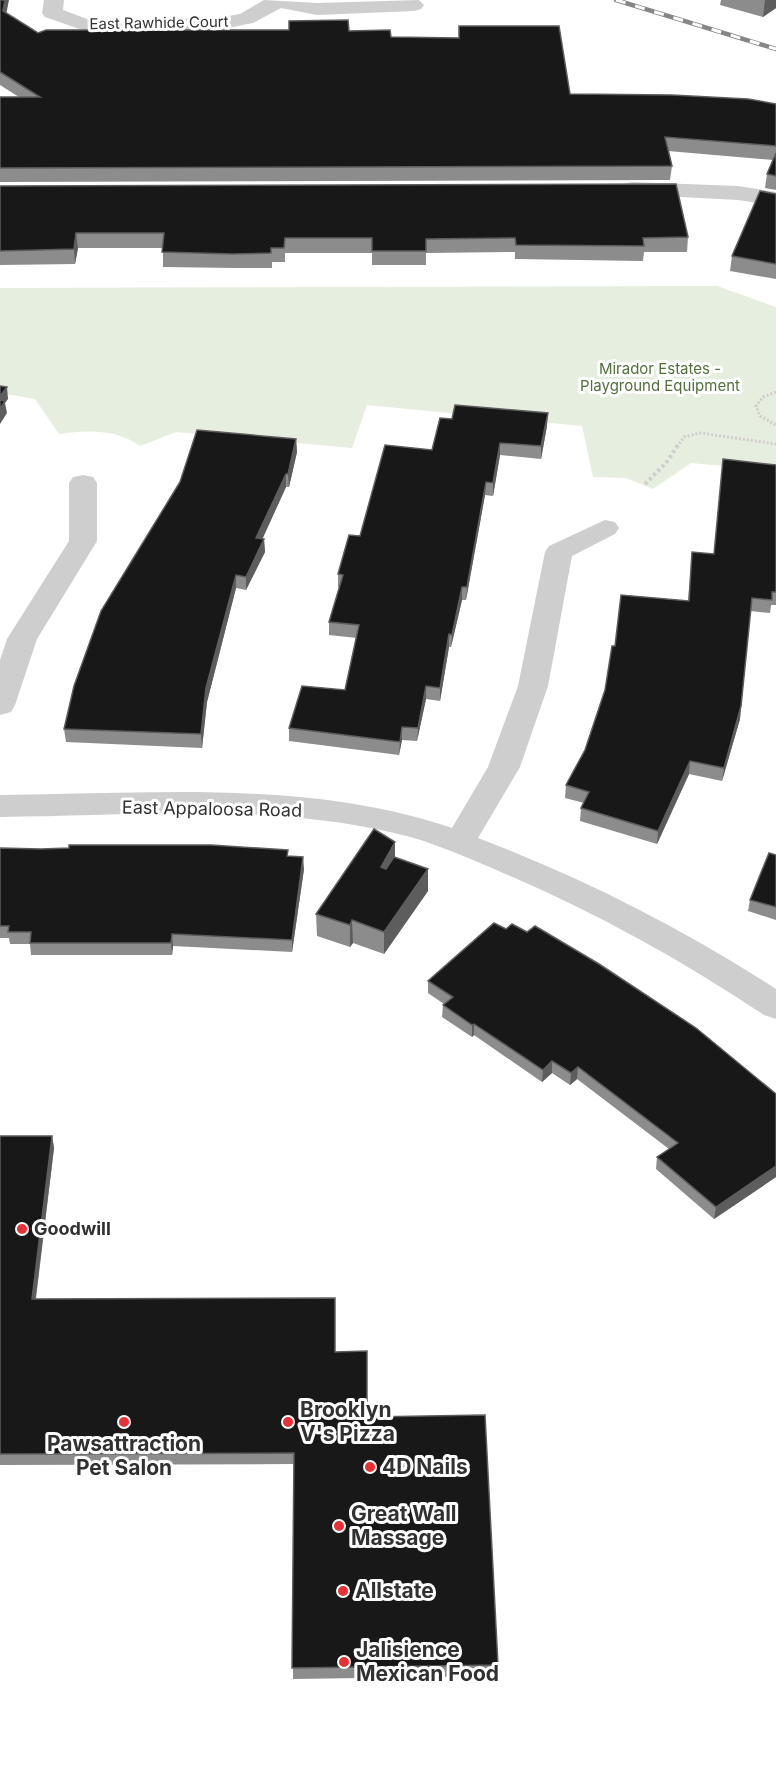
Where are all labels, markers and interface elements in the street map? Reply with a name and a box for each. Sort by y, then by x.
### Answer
street label: East Rawhide Court [89,12,229,33]
park label: Mirador Estates - Playground Equipment [580,359,740,395]
street label: East Appaloosa Road [122,796,302,821]
place label: Goodwill [34,1218,111,1239]
marker: Goodwill [15,1222,29,1236]
place label: Brooklyn V's Pizza [300,1397,395,1446]
marker: Pawsattraction Pet Salon [117,1415,131,1429]
marker: Brooklyn V's Pizza [281,1415,295,1429]
place label: Pawsattraction Pet Salon [47,1431,201,1480]
place label: 4D Nails [382,1454,468,1479]
marker: 4D Nails [363,1460,377,1474]
place label: Great Wall Massage [351,1501,457,1550]
marker: Great Wall Massage [332,1519,346,1533]
place label: Allstate [355,1578,434,1603]
marker: Allstate [336,1584,350,1598]
place label: Jalisience Mexican Food [356,1637,499,1686]
marker: Jalisience Mexican Food [337,1655,351,1669]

**********

[Requirement]:
Pictures are to be left out when the entries above are repeated exactly.

[Answer to the problem]:
Where are all labels, markers and interface elements in the street map? Reply with a name and a box for each. Sort by y, then by x.
### Answer
street label: East Rawhide Court [89,12,229,33]
park label: Mirador Estates - Playground Equipment [580,359,740,395]
street label: East Appaloosa Road [122,796,302,821]
place label: Goodwill [34,1218,111,1239]
marker: Goodwill [15,1222,29,1236]
place label: Brooklyn V's Pizza [300,1397,395,1446]
marker: Pawsattraction Pet Salon [117,1415,131,1429]
marker: Brooklyn V's Pizza [281,1415,295,1429]
place label: Pawsattraction Pet Salon [47,1431,201,1480]
place label: 4D Nails [382,1454,468,1479]
marker: 4D Nails [363,1460,377,1474]
place label: Great Wall Massage [351,1501,457,1550]
marker: Great Wall Massage [332,1519,346,1533]
place label: Allstate [355,1578,434,1603]
marker: Allstate [336,1584,350,1598]
place label: Jalisience Mexican Food [356,1637,499,1686]
marker: Jalisience Mexican Food [337,1655,351,1669]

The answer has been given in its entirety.